**EXCERPT**
↓

Many parish nurses view their work as a spiritual or religious calling.
“They’re people who are looking for something else,” Zoske said. In a medical setting “The patient is less of a focus. But if you’re faith-based, the congregation is your entire focus.”
According to the study, 58 percent of these nurses serve a Roman Catholic congregation, and 31 percent serve a Protestant congregation. The remainder were Episcopal (5 percent), non-denominational (3 percent) or other (4 percent). In the Capital Region, several synagogues have them.
Angela Sheehan, director of parish/faith community nursing at Seton, said it is “rooted in a long mission of Jesus Christ as healer. It brings spirituality and health together. It brings healing back to the churches, which is where it used to be. The whole premise is that you cannot separate spirituality and emotional well-being from physical health. In the medical model, there’s no room for that.”

↑

**Collected data entries**
↓

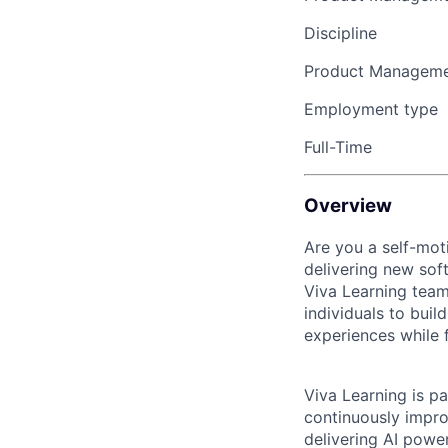
Discipline
Product Managem
Employment type
Full-Time
Overview
Are you a self-mot
delivering new sof
Viva Learning team
individuals to buil
experiences while 
Viva Learning is p
continuously impr
delivering AI powe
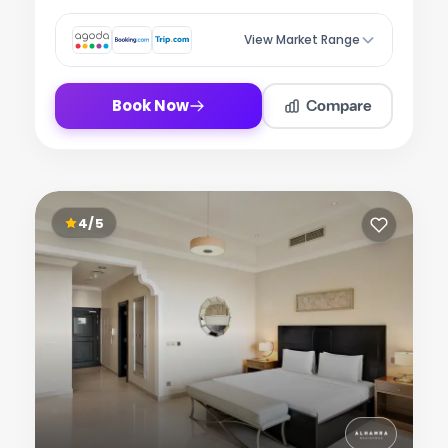
View Market Range
Compare
Book Now
4/5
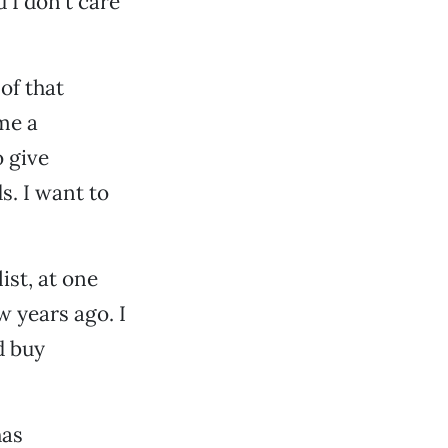
 I don’t care
 of that
me a
o give
s. I want to
ist, at one
w years ago. I
d buy
has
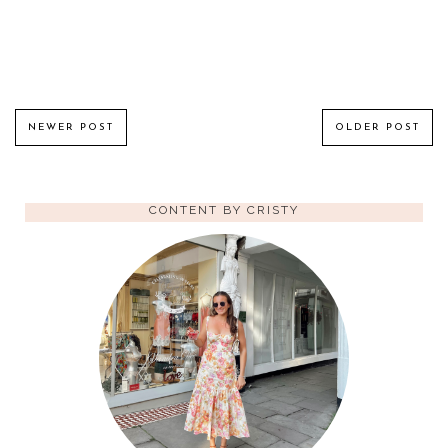
NEWER POST
OLDER POST
CONTENT BY CRISTY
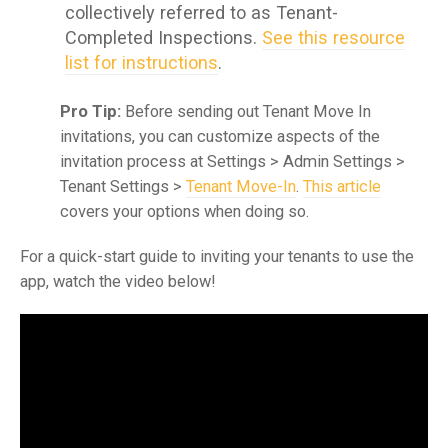
collectively referred to as Tenant-
Completed Inspections.
See this resource
list for instructions
.
Pro Tip:
Before sending out Tenant Move In
invitations, you can customize aspects of the
invitation process at Settings > Admin Settings >
Tenant Settings >
Tenant Move-In
.
This article
covers your options when doing so.
For a quick-start guide to inviting your tenants to use the
app, watch the video below!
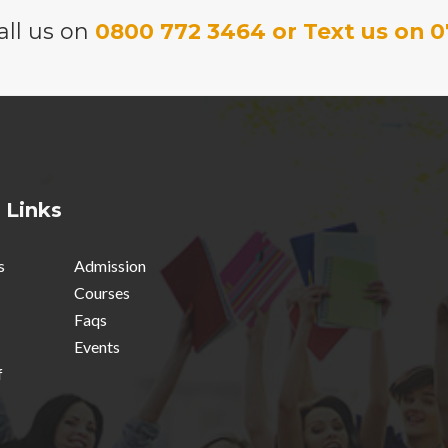
all us on
0800 772 3464 or Text us on 0
 Links
s
Admission
Courses
Faqs
Events
f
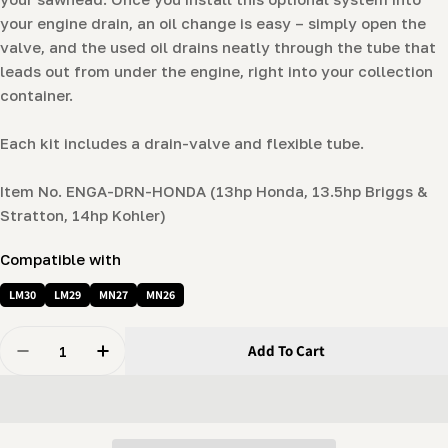
your engine drain, an oil change is easy – simply open the
valve, and the used oil drains neatly through the tube that
leads out from under the engine, right into your collection
container.
Each kit includes a drain-valve and flexible tube.
Item No. ENGA-DRN-HONDA (13hp Honda, 13.5hp Briggs &
Stratton, 14hp Kohler)
Compatible with
LM30
LM29
MN27
MN26
Quantity
Add To Cart
Decrease Quantity For Quick-Drain Oil Valve (14hp Hon
Increase Quantity For Quick-Drain Oil Valve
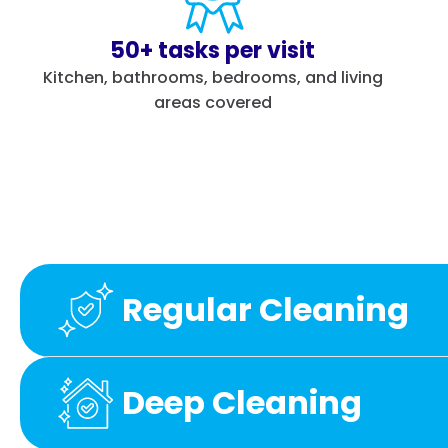
50+ tasks per visit
Kitchen, bathrooms, bedrooms, and living
areas covered
Regular Cleaning
Deep Cleaning
Kitchen
Bathrooms
Bedrooms
Othe
Kitchen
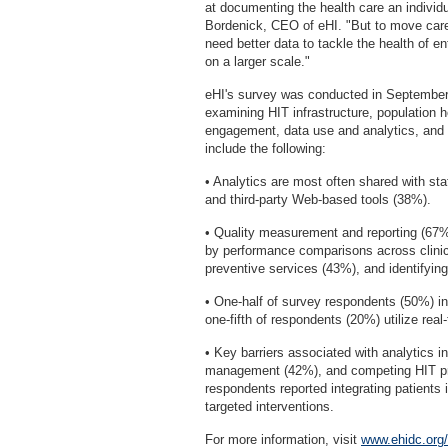
at documenting the health care an individu
Bordenick, CEO of eHI. "But to move care
need better data to tackle the health of e
on a larger scale."
eHI's survey was conducted in September
examining HIT infrastructure, population 
engagement, data use and analytics, and 
include the following:
• Analytics are most often shared with st
and third-party Web-based tools (38%).
• Quality measurement and reporting (67%
by performance comparisons across clinici
preventive services (43%), and identifying
• One-half of survey respondents (50%) ind
one-fifth of respondents (20%) utilize real
• Key barriers associated with analytics i
management (42%), and competing HIT pri
respondents reported integrating patients i
targeted interventions.
For more information, visit
www.ehidc.org/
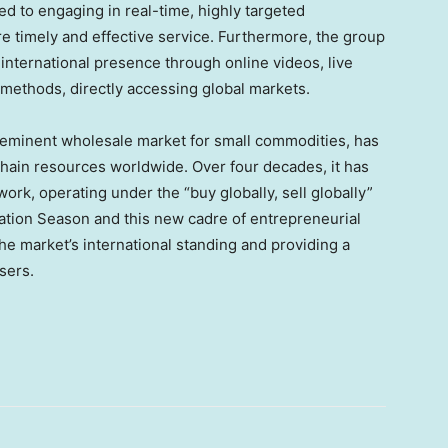
d to engaging in real-time, highly targeted
e timely and effective service. Furthermore, the group
nternational presence through online videos, live
methods, directly accessing global markets.
eeminent wholesale market for small commodities, has
ain resources worldwide. Over four decades, it has
ork, operating under the “buy globally, sell globally”
eation Season and this new cadre of entrepreneurial
e market’s international standing and providing a
sers.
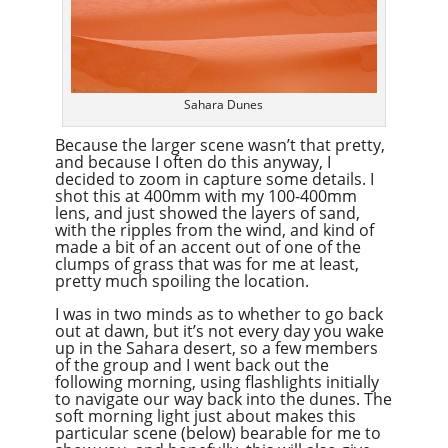
Sahara Dunes
Because the larger scene wasn’t that pretty,
and because I often do this anyway, I
decided to zoom in capture some details. I
shot this at 400mm with my 100-400mm
lens, and just showed the layers of sand,
with the ripples from the wind, and kind of
made a bit of an accent out of one of the
clumps of grass that was for me at least,
pretty much spoiling the location.
I was in two minds as to whether to go back
out at dawn, but it’s not every day you wake
up in the Sahara desert, so a few members
of the group and I went back out the
following morning, using flashlights initially
to navigate our way back into the dunes. The
soft morning light just about makes this
particular scene (below) bearable for me to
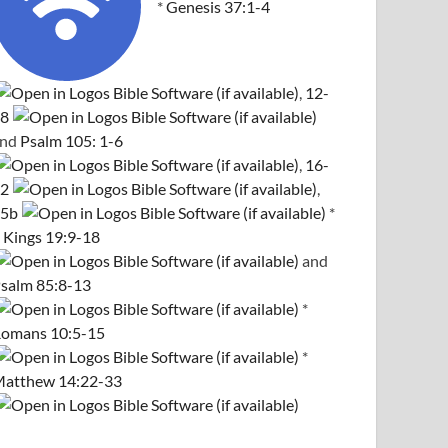
*
Genesis 37:1-4
,
12-
8
and
Psalm 105: 1-6
,
16-
2
,
5b
*
 Kings 19:9-18
and
salm 85:8-13
*
omans 10:5-15
*
atthew 14:22-33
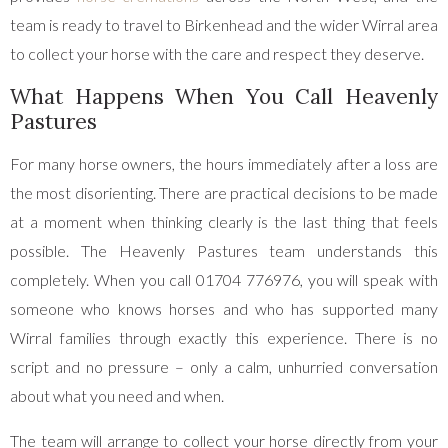
team is ready to travel to Birkenhead and the wider Wirral area
to collect your horse with the care and respect they deserve.
What Happens When You Call Heavenly
Pastures
For many horse owners, the hours immediately after a loss are
the most disorienting. There are practical decisions to be made
at a moment when thinking clearly is the last thing that feels
possible. The Heavenly Pastures team understands this
completely. When you call 01704 776976, you will speak with
someone who knows horses and who has supported many
Wirral families through exactly this experience. There is no
script and no pressure – only a calm, unhurried conversation
about what you need and when.
The team will arrange to collect your horse directly from your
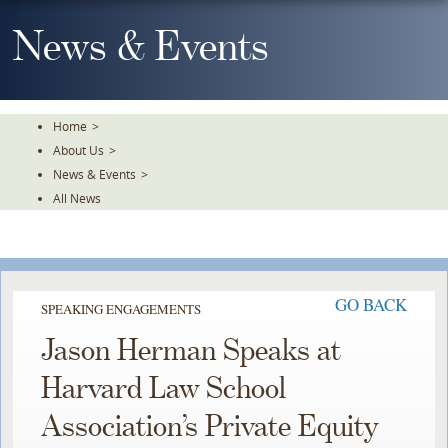
Skip
To
News & Events
The
Main
Content
Home
>
About Us
>
News & Events
>
All News
GO BACK
SPEAKING ENGAGEMENTS
Jason Herman Speaks at
Harvard Law School
Association’s Private Equity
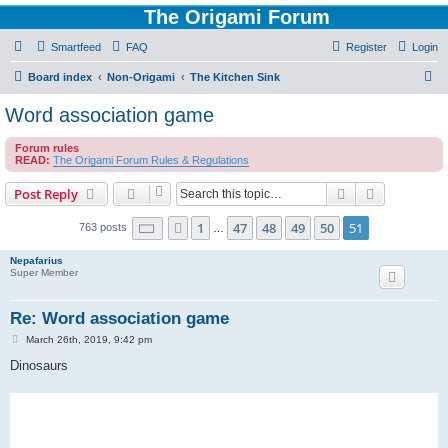
The Origami Forum
Smartfeed
FAQ
Register
Login
S
Board index
Non-Origami
The Kitchen Sink
e
Word association game
a
Forum rules
r
READ:
The Origami Forum Rules & Regulations
c
Search
Advanced s
Post Reply
h
Page
51
of
51
1
47
48
49
50
51
Previous
763 posts
…
Nepafarius
Super Member
Re: Word association game
P
March 26th, 2019, 9:42 pm
o
s
Dinosaurs
t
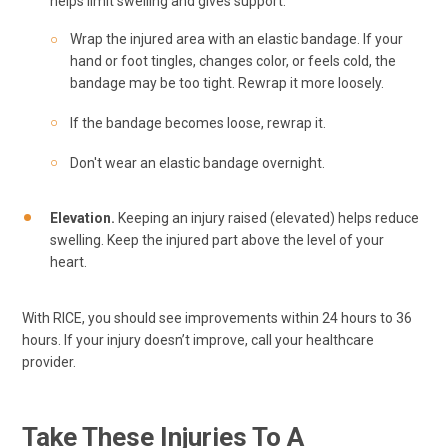
helps limit swelling and gives support.
Wrap the injured area with an elastic bandage. If your
hand or foot tingles, changes color, or feels cold, the
bandage may be too tight. Rewrap it more loosely.
If the bandage becomes loose, rewrap it.
Don't wear an elastic bandage overnight.
Elevation.
Keeping an injury raised (elevated) helps reduce
swelling. Keep the injured part above the level of your
heart.
With RICE, you should see improvements within 24 hours to 36
hours. If your injury doesn’t improve, call your healthcare
provider.
Take These Injuries To A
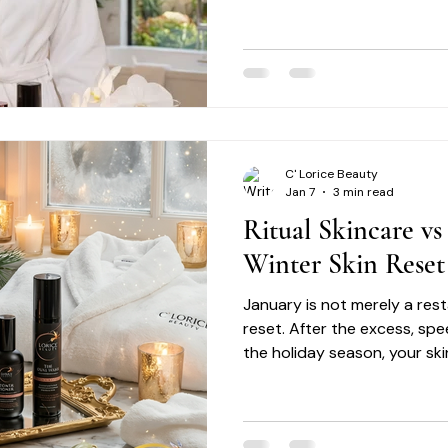
uneven tone and visible agi
ingredients. Each product fi
lifestyle, offering:
C' Lorice Beauty
Jan 7
3 min read
Ritual Skincare vs
Winter Skin Reset
January is not merely a restar
reset. After the excess, sp
the holiday season, your ski
needs intention. It needs rh
reset ritual.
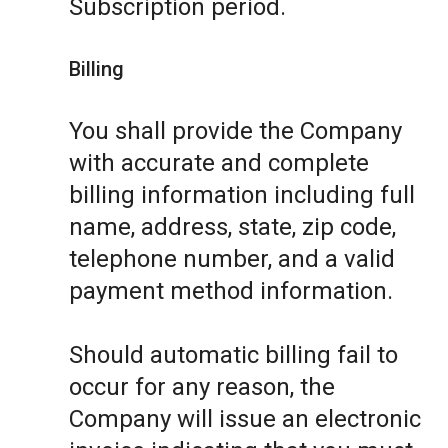
Subscription period.
Billing
You shall provide the Company
with accurate and complete
billing information including full
name, address, state, zip code,
telephone number, and a valid
payment method information.
Should automatic billing fail to
occur for any reason, the
Company will issue an electronic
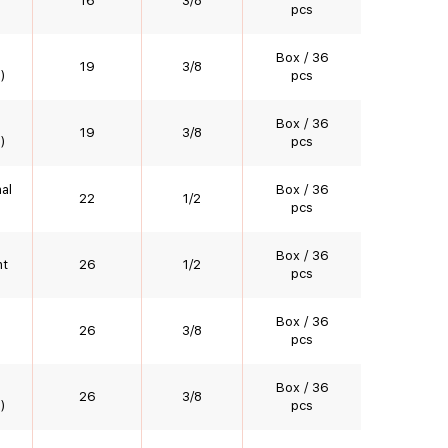
16
3/8
pcs
Box / 36
19
3/8
)
pcs
Box / 36
19
3/8
)
pcs
al
Box / 36
22
1/2
pcs
Box / 36
nt
26
1/2
pcs
Box / 36
26
3/8
pcs
Box / 36
26
3/8
)
pcs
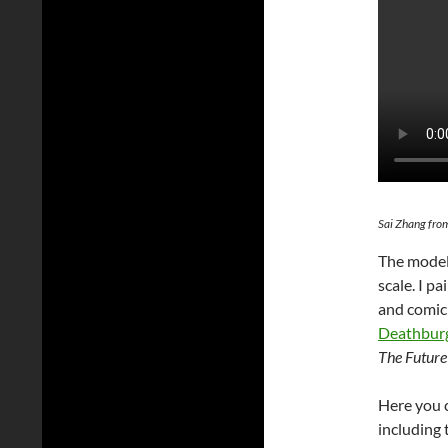
Sai Zhang fro
The model
scale. I p
and comic 
Deathbur
The Future
Here you c
including 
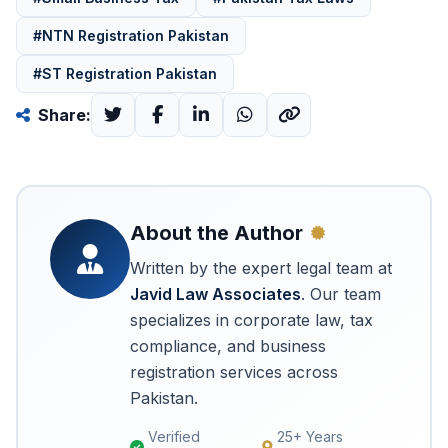
#NTN Registration Pakistan
#ST Registration Pakistan
Share:
About the Author
Written by the expert legal team at
Javid Law Associates
. Our team
specializes in corporate law, tax
compliance, and business
registration services across
Pakistan.
Verified
25+ Years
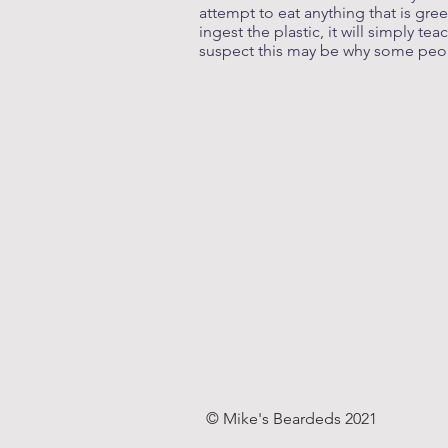
attempt to eat anything that is gree
ingest the plastic, it will simply t
suspect this may be why some peo
© Mike's Beardeds 2021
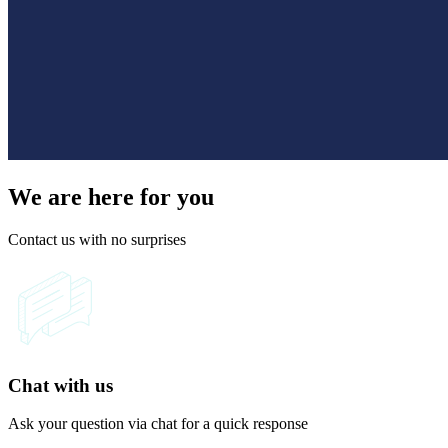
We are here for you
Contact us with no surprises
Chat with us
Ask your question via chat for a quick response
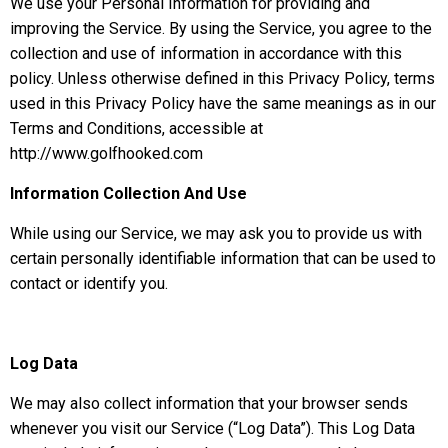
We use your Personal Information for providing and
improving the Service. By using the Service, you agree to the
collection and use of information in accordance with this
policy. Unless otherwise defined in this Privacy Policy, terms
used in this Privacy Policy have the same meanings as in our
Terms and Conditions, accessible at
http://www.golfhooked.com
Information Collection And Use
While using our Service, we may ask you to provide us with
certain personally identifiable information that can be used to
contact or identify you.
Log Data
We may also collect information that your browser sends
whenever you visit our Service (“Log Data”). This Log Data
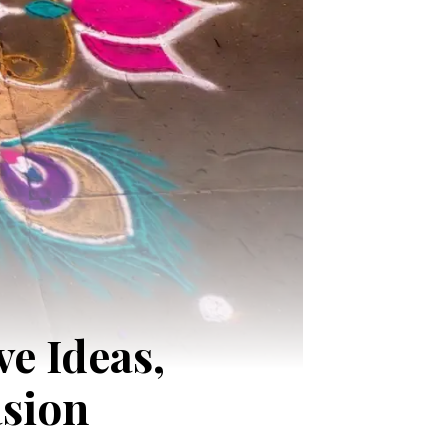
e Ideas,
asion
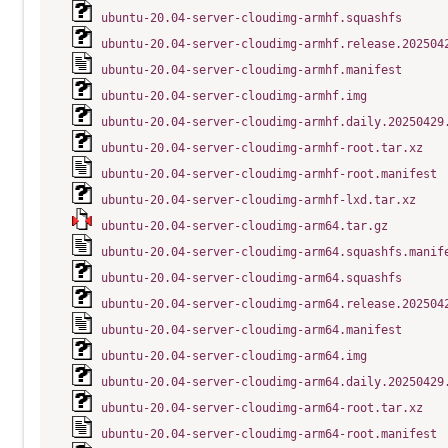
ubuntu-20.04-server-cloudimg-armhf.squashfs
ubuntu-20.04-server-cloudimg-armhf.release.202504
ubuntu-20.04-server-cloudimg-armhf.manifest
ubuntu-20.04-server-cloudimg-armhf.img
ubuntu-20.04-server-cloudimg-armhf.daily.20250429
ubuntu-20.04-server-cloudimg-armhf-root.tar.xz
ubuntu-20.04-server-cloudimg-armhf-root.manifest
ubuntu-20.04-server-cloudimg-armhf-lxd.tar.xz
ubuntu-20.04-server-cloudimg-arm64.tar.gz
ubuntu-20.04-server-cloudimg-arm64.squashfs.manif
ubuntu-20.04-server-cloudimg-arm64.squashfs
ubuntu-20.04-server-cloudimg-arm64.release.202504
ubuntu-20.04-server-cloudimg-arm64.manifest
ubuntu-20.04-server-cloudimg-arm64.img
ubuntu-20.04-server-cloudimg-arm64.daily.20250429
ubuntu-20.04-server-cloudimg-arm64-root.tar.xz
ubuntu-20.04-server-cloudimg-arm64-root.manifest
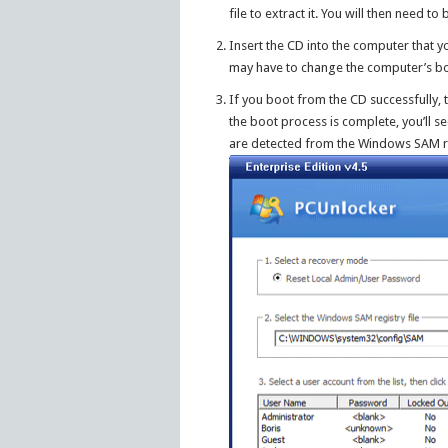
file to extract it. You will then need t
Insert the CD into the computer that 
may have to change the computer’s boo
If you boot from the CD successfully,
the boot process is complete, you’ll s
are detected from the Windows SAM reg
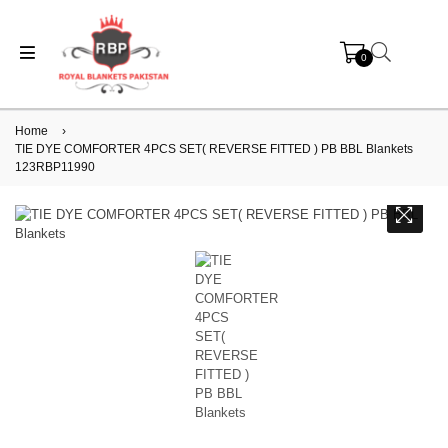
0
Home
›
TIE DYE COMFORTER 4PCS SET( REVERSE FITTED ) PB BBL Blankets
123RBP11990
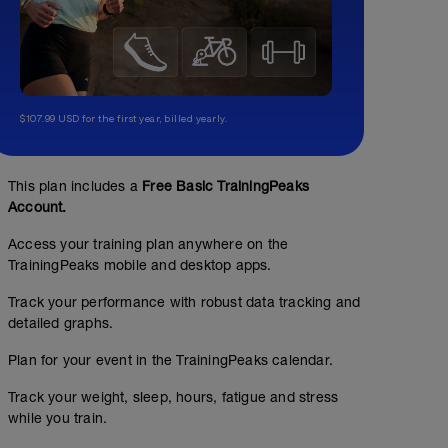
$107.99 USD for the first year, billed yearly.
This plan includes a
Free Basic TrainingPeaks
Account.
Access your training plan anywhere on the
TrainingPeaks mobile and desktop apps.
Track your performance with robust data tracking and
detailed graphs.
Plan for your event in the TrainingPeaks calendar.
Track your weight, sleep, hours, fatigue and stress
while you train.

↑

**EXERCISE**
Continue the excerpt about parish nursing, picking up after its final sentence.

**TASK RESULT**
A parish nurse can pray with a parishioner, Sheehan said. “They can embrace family members,” she said. “They try to connect with parishioners at a spiritual well-being level.”
Sheehan said that when a parish nurse begins providing services at a church, they often announce their presence by holding a blood pressure screening. “That way the congregants can see who they are.” Contact information is also listed in bulletins, and the nurses work closely with clergy.
Many patients often return to the hospital for reasons that are preventable, and one goal is reducing the patient recidivism rate, Sheehan said. “We’re trying to intervene, to empower the patient,” she said. “A lot of times, they get out of the hospital and they have an appointment with the doctor in a month. In the meantime, their health cascades down, and they’re back in the hospital.”
Sheehan is a registered nurse, and she volunteers at her parish, Our Lady of Victory in Troy.
“When I went into nursing, I thought I was going to do what parish nurses do,” Sheehan said. “I thought there would be time to talk with patients, and pray with them, and give them teaching. I tried to interject when I could, but in hospitals you have to carry out doctors’ orders, and do paperwork. If someone is in isolation, you need to bathe them and change their dressing. It’s all task-oriented things that you have to get accomplished.”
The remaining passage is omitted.